## DIRECTIONS
Set down exactly the lines from the first line of the records through the line that contains "7: (436, 761)", and leave every picture out.
◇ ◇ ◇ ◇
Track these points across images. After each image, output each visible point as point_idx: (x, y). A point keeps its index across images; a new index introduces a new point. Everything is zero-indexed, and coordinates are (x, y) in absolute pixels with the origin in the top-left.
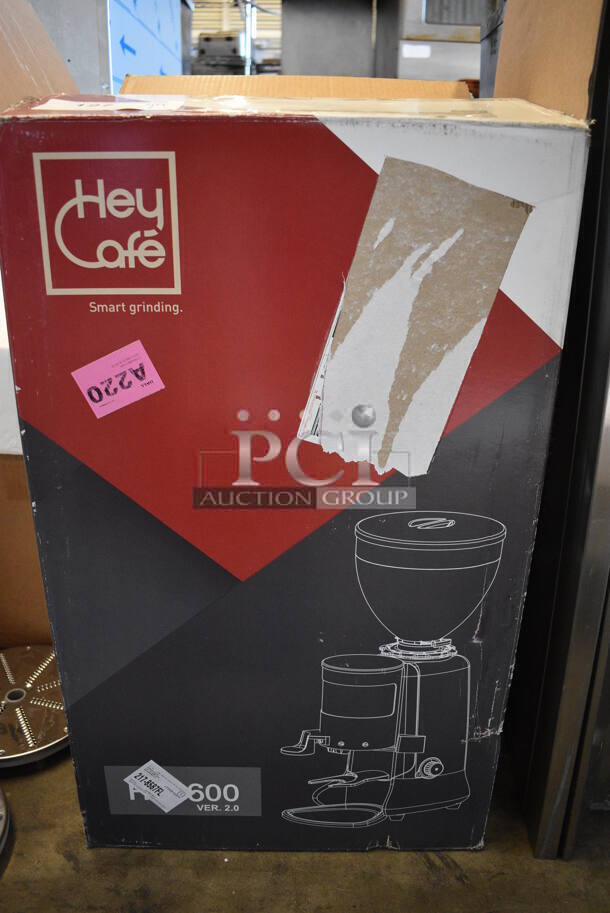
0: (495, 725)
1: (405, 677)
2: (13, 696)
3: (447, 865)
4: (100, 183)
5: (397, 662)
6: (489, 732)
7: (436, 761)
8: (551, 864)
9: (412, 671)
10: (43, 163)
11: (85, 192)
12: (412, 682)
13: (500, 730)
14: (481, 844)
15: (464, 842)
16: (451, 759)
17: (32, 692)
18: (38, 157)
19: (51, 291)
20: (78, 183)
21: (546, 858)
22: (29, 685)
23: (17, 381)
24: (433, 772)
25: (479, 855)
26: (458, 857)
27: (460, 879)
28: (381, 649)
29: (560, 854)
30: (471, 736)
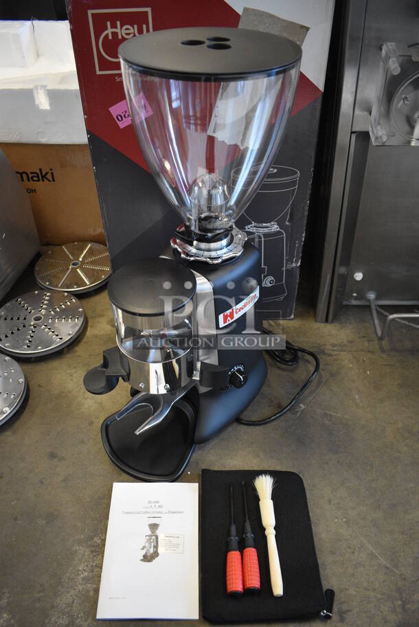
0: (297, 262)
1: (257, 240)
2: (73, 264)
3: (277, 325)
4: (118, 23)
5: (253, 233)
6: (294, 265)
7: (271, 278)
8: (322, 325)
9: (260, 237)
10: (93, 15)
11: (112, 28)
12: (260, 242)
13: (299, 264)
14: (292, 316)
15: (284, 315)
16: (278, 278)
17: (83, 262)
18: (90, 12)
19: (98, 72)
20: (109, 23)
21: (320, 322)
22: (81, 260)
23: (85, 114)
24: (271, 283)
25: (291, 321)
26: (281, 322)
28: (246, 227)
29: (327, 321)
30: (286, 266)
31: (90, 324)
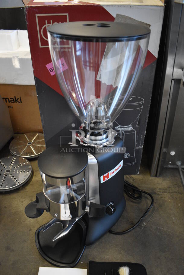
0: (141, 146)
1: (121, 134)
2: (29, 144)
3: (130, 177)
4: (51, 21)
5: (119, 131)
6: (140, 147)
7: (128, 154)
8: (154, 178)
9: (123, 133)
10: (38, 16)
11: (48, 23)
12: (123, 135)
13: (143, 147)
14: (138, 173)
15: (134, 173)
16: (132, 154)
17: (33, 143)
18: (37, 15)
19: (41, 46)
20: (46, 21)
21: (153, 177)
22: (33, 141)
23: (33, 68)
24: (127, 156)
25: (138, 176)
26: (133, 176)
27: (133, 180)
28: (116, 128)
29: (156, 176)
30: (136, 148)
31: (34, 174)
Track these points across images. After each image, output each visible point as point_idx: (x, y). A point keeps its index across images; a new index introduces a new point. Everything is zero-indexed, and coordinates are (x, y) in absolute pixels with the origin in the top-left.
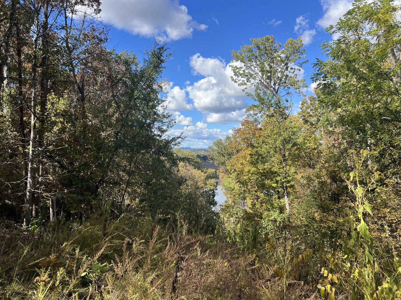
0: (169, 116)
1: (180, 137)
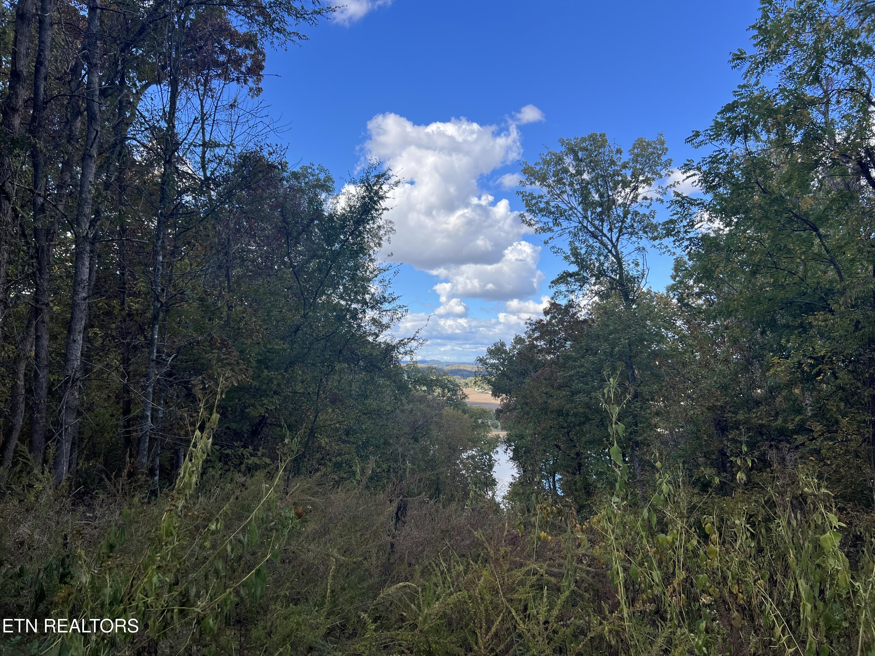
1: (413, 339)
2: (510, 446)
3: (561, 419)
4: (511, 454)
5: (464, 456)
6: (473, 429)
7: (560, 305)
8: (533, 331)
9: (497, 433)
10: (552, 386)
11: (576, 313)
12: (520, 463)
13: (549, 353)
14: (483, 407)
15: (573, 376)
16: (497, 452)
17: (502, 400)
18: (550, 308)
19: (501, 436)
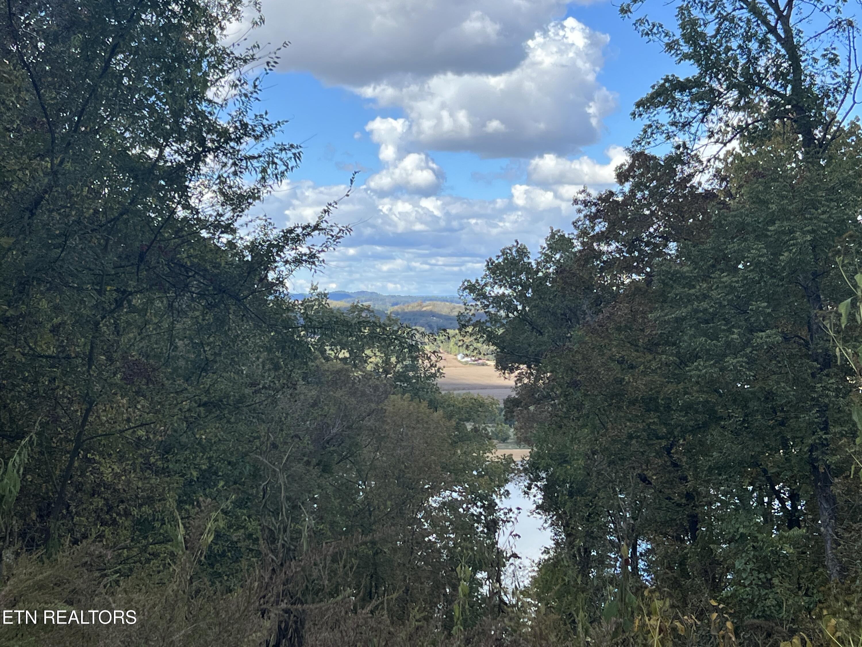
◇ ◇ ◇ ◇
## TASK RESULT
Track these points across images. After each image, output each visible point as point_idx: (x, y). A point keeps its index across images; a new index introduces a new point. Everything is zero-indexed, and coordinates are (x, y) in absolute pixels with the origin in the top-left.
0: (495, 725)
1: (405, 677)
2: (13, 696)
3: (447, 865)
4: (100, 183)
5: (397, 662)
6: (489, 732)
7: (436, 761)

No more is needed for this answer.